Every now and again I’ll encounter someone using Lightroom Classic who has lost an original raw file that wasn’t backed up, and they are desperate to find a way to recover it. One place they turn to in their desperation are the copies they synced to the Lightroom cloud before the original was lost. However, photos synced from LrC to the cloud are only uploaded as smart previews. Now, when you are desperate, a smart preview is absolutely better than nothing at all, but with the release of the Super Resolution feature in Adobe Camera Raw (ACR) it got me thinking about the viability and process of applying it to smart previews. Could it work?

Now, I have to stress that having a solid backup plan in place that runs without manual intervention, and has redundancies is the first place you should invest time and resources. Consider this a thought experiment, and possibly an alternative to file away in a worst case scenario of being left with nothing more than a smart preview version of an important photo. If you’re unsure about what smart previews are, here’s a list of articles on here that Scott and I have written about them over the years.

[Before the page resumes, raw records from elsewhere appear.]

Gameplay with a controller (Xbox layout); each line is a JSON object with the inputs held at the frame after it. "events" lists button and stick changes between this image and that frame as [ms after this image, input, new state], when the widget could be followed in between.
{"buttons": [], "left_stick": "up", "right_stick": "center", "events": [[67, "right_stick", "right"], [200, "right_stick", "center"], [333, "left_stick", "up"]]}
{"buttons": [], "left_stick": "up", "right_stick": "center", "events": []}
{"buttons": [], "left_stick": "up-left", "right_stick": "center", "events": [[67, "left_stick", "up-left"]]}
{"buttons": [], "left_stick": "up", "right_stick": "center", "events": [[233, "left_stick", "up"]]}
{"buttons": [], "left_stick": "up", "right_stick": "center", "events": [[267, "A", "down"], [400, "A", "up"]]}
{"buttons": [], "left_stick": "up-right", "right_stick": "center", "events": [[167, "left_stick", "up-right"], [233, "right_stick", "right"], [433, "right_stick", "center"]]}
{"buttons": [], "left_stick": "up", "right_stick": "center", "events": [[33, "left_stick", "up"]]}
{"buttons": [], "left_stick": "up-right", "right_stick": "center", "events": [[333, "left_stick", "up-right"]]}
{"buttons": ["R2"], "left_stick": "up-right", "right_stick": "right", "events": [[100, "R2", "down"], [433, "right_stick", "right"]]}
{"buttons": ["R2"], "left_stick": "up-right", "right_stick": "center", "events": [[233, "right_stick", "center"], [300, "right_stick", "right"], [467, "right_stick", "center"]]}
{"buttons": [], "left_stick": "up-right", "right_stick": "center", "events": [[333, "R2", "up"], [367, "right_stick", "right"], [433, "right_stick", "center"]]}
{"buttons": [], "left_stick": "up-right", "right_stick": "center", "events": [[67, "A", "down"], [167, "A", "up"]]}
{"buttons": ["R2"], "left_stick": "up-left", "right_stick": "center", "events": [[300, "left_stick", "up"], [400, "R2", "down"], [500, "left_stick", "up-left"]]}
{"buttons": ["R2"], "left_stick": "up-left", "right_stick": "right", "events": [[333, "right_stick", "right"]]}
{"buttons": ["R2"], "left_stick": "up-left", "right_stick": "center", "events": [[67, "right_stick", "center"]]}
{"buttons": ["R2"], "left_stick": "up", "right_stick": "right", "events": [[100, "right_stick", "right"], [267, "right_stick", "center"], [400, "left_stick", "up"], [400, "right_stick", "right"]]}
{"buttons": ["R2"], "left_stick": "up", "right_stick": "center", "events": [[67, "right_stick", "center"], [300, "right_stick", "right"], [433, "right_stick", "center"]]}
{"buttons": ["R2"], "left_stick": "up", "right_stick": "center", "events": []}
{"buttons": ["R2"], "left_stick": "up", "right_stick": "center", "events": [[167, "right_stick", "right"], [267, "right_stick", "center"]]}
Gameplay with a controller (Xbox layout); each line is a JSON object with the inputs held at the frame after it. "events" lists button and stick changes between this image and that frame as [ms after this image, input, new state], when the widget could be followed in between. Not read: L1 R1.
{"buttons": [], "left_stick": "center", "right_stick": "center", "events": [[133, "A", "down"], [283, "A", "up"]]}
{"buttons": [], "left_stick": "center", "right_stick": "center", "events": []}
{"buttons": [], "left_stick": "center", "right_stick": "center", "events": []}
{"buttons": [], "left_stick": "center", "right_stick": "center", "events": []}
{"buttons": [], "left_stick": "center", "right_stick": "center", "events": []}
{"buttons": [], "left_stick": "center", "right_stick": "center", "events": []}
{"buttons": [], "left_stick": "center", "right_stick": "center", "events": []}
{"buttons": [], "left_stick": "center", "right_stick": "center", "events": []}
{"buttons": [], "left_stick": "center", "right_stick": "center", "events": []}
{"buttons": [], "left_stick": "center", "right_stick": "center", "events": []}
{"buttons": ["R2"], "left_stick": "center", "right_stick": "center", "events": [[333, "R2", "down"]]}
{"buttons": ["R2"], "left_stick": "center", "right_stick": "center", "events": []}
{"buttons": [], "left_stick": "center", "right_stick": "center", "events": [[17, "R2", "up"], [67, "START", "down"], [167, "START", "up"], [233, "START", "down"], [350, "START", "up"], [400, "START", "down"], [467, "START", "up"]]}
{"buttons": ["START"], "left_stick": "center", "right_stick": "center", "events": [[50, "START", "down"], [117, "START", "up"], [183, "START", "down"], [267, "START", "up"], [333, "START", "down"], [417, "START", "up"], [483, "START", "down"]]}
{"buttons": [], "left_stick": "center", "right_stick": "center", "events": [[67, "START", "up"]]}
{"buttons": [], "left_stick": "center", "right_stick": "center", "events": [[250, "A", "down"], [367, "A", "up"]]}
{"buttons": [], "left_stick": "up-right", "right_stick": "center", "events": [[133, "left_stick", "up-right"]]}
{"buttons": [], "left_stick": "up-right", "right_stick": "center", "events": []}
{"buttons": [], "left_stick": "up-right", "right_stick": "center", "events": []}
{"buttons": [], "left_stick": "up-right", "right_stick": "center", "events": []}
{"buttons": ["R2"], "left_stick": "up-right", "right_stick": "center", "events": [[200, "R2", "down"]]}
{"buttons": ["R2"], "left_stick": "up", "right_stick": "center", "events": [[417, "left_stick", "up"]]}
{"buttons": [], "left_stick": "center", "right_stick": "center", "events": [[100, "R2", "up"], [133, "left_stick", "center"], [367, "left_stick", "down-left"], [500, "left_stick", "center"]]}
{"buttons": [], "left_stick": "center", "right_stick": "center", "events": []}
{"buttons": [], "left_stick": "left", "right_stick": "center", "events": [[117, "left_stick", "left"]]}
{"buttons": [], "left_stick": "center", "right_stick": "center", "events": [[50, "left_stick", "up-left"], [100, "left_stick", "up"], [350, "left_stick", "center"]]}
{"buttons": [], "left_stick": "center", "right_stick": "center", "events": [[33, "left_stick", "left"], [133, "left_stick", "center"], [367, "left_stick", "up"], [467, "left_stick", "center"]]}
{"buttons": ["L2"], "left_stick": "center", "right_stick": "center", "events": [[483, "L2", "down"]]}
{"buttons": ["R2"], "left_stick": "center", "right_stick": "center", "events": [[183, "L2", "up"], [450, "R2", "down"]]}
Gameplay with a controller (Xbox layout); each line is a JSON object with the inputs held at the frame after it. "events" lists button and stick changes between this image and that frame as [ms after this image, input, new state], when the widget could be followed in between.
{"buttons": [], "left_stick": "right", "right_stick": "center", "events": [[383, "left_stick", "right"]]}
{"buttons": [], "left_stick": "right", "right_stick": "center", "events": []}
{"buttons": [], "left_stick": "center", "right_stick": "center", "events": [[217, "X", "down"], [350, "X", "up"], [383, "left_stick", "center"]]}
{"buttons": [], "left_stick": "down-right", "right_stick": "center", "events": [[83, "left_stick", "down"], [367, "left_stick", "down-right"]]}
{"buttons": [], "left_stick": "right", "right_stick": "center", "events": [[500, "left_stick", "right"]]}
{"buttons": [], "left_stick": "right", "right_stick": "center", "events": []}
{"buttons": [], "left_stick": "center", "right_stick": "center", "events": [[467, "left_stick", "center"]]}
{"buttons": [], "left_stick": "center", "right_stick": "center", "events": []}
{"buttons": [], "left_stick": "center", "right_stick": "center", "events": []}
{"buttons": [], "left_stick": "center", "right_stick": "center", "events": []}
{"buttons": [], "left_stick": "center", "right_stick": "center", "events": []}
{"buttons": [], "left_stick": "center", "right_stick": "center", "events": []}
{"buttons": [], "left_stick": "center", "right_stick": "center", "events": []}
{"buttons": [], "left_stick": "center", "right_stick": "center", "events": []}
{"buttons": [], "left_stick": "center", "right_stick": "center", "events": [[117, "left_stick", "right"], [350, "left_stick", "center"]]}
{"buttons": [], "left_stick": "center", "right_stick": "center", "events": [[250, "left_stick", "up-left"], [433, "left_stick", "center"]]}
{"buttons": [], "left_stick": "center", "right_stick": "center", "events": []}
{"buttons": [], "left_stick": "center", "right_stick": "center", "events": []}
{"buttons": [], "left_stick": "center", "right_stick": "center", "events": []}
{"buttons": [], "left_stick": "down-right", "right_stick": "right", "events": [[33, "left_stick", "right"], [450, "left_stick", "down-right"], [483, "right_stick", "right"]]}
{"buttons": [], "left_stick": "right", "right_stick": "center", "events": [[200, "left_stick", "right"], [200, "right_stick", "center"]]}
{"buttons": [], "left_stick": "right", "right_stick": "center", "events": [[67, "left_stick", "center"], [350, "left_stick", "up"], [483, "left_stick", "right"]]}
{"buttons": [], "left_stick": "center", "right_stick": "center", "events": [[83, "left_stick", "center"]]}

Open from Photoshop Directly?

Since Super Resolution only currently exists in ACR I first considered how to open a smart preview stored in the cloud directly into ACR. It turns out, it is actually pretty easy to do. If you launch Photoshop and go to the Home screen you’ll see Lightroom Photos listed as a source from where you can open photos.

If you’ve only ever synced photos to the cloud from LrC, then those are all smart previews. You’ll see all of your Lr albums on that screen, so I made an album of some test photos in the Lr app to make this easier. If I look at that album in Lr I can see (by clicking the i icon in the lower-right), that the selected photo does only exist as a smart preview in the cloud.

Opening an album will display all photos in that album by date. You can then make your selection and click Import Selected.

This will download the photo, and if as in this case, the smart preview was of a raw photo, it will open directly into ACR.

Once in ACR, you can right-click the image to access the Enhance command, and open the Enhance Preview dialog box and click Enhance to run the process. Since you’re running this on a small file, only 2532px by 1619px in this case, the process does not take long. Click the Filmstrip icon to see the new enhanced version appear next to the original.

My 2532 x 1619 smart preview has morphed into a 5064 x 3238 pixel image, that is still in DNG format, and still fully editable as a raw photo (in terms of changing profile, white balance, lens corrections, etc.).

The original photo was from a Nikon D600, which is natively a 24 MegaPixel (MP) camera. The smart preview was slightly cropped from the original (and I could even recover those pixels not that I wanted to in this case), and as such it was about 4.1MP. If I lost that original photo, I would be relieved to end up with a 4MP version. Now, thanks to Super Resolution, I have a 16.4MP version that is still fully editable as a raw photo, and I’m pretty darn impressed with the quality at 100% view.

Again, this is not a substitute for a good backup, but wow, this does make one wonder about new workflow possibilities as well as what may come as this technology improves beyond this first iteration. I’d love to hear your thoughts, and other ways you’ve discovered using this new feature.